• [Extracted data]

- - -

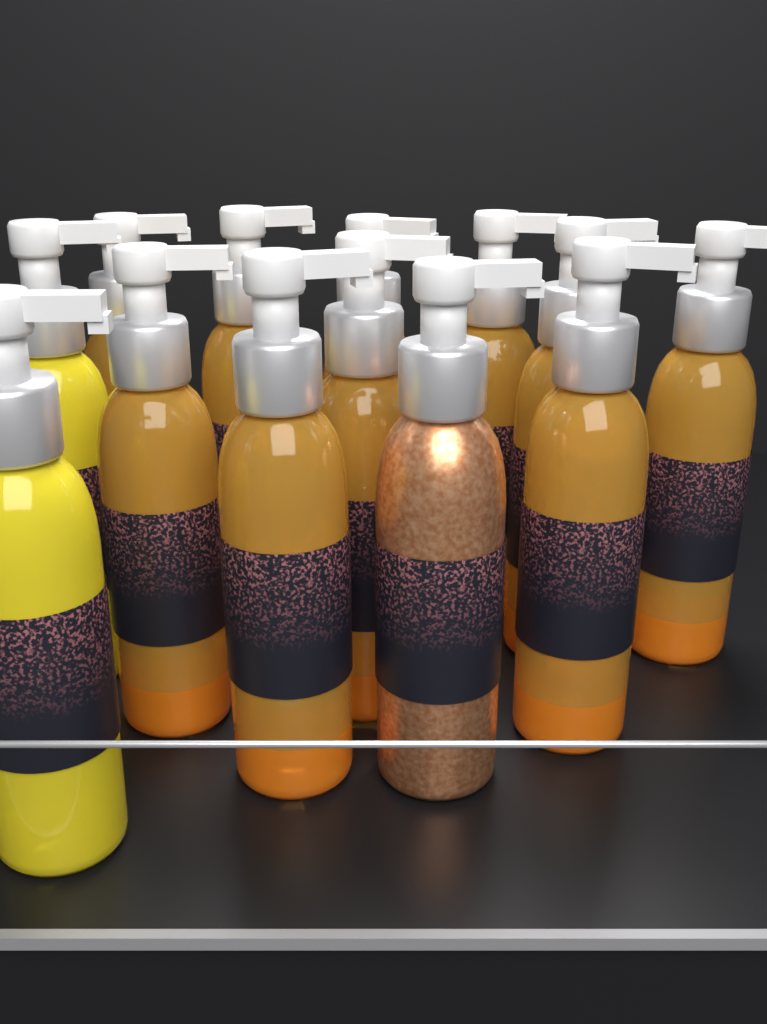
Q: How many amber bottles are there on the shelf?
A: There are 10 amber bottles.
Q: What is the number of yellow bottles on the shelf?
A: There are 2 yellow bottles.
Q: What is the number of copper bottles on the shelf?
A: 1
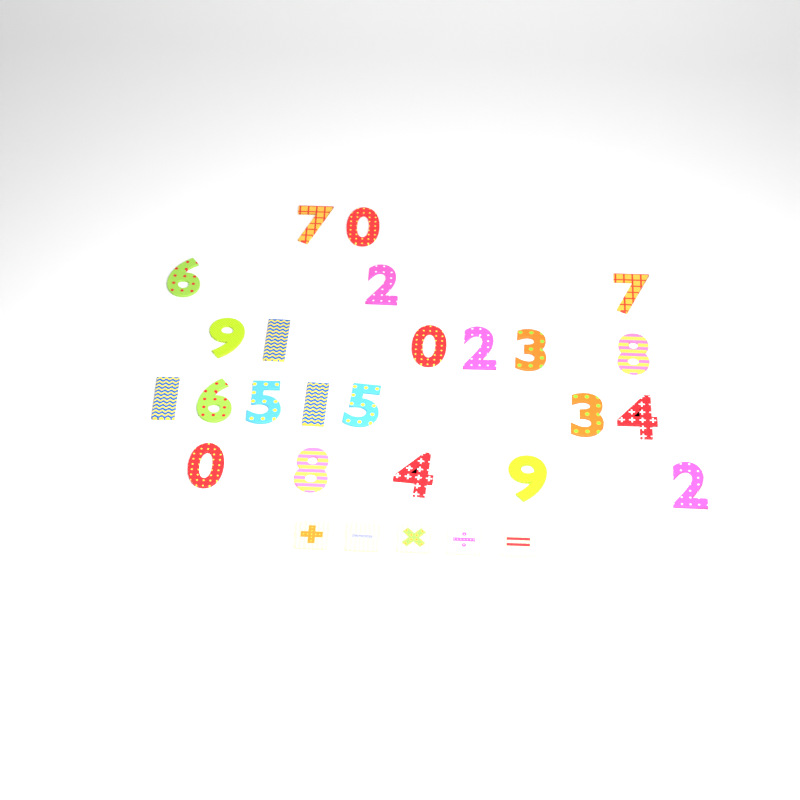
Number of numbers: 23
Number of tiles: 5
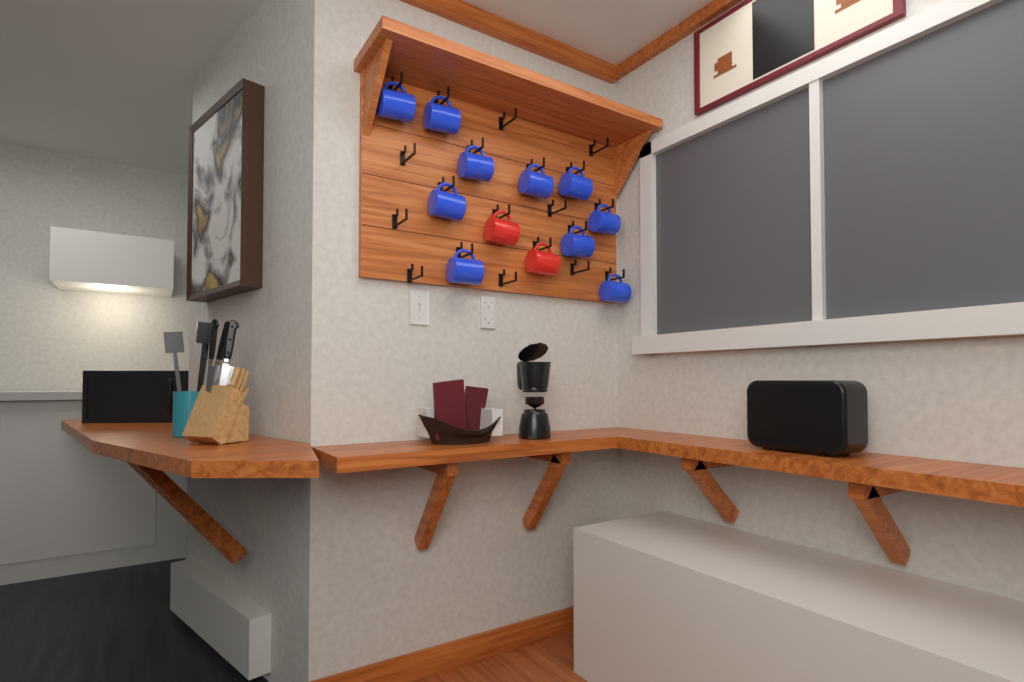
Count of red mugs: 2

- - -

• [What is asked]
Display each line of the rows above that contains the string "shelf", matching case exactly.

• [Complete response]
Q: How many amber bottles are there on the shelf?
Q: What is the number of yellow bottles on the shelf?
Q: What is the number of copper bottles on the shelf?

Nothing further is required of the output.